Exercise description
Please count the lines in the data below that hold the word "التكييف", and give only the number.

◇ ◇ ◇ ◇ ◇ ◇ ◇

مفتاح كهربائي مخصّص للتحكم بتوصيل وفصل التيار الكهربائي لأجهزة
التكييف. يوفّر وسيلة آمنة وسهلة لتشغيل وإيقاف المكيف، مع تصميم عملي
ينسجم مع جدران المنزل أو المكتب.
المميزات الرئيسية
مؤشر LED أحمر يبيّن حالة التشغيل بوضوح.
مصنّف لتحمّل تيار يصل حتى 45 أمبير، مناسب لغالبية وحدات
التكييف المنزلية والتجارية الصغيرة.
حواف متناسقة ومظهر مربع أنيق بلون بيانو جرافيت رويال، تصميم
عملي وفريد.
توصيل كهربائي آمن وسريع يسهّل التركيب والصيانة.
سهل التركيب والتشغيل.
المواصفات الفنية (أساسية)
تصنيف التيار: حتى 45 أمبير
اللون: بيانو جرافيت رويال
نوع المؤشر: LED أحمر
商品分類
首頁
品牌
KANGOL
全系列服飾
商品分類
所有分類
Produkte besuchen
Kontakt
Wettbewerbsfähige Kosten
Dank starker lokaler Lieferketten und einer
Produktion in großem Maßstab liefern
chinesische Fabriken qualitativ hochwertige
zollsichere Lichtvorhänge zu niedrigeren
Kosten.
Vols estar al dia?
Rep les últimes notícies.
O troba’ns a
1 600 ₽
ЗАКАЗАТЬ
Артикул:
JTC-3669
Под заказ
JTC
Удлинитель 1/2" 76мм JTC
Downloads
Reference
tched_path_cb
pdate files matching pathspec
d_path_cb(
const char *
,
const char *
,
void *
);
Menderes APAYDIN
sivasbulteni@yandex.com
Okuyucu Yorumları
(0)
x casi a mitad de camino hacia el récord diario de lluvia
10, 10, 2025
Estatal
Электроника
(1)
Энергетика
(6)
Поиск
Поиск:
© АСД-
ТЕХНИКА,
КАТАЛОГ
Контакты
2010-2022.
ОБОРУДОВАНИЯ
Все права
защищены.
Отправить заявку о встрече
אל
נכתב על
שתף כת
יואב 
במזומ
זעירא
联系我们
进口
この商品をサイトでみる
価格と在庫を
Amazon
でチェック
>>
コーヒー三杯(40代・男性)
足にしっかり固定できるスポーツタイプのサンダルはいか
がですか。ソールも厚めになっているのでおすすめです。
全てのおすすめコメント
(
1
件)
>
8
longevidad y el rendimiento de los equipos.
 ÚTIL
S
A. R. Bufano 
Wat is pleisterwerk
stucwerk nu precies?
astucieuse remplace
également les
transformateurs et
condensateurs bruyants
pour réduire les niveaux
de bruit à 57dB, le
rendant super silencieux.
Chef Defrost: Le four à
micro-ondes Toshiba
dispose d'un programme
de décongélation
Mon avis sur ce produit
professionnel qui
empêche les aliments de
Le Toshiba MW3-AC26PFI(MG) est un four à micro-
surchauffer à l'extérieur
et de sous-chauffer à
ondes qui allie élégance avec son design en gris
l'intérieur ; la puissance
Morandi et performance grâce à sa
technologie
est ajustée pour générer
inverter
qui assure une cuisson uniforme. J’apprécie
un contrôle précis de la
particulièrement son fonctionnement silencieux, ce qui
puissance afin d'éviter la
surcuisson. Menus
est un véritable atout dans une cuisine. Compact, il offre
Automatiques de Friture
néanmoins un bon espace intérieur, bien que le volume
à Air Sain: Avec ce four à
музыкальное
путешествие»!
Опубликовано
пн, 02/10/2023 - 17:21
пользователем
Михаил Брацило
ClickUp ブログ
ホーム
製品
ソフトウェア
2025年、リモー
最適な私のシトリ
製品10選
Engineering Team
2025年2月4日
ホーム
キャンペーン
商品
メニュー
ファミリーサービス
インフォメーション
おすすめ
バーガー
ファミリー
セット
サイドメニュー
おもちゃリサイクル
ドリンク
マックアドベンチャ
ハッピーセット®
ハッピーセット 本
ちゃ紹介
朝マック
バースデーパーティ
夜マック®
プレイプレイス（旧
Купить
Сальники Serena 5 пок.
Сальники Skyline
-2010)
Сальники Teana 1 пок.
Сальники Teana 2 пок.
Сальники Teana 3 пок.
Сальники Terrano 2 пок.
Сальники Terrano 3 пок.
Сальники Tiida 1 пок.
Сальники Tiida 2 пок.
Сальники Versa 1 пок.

◇ ◇ ◇ ◇ ◇ ◇ ◇

Solution
2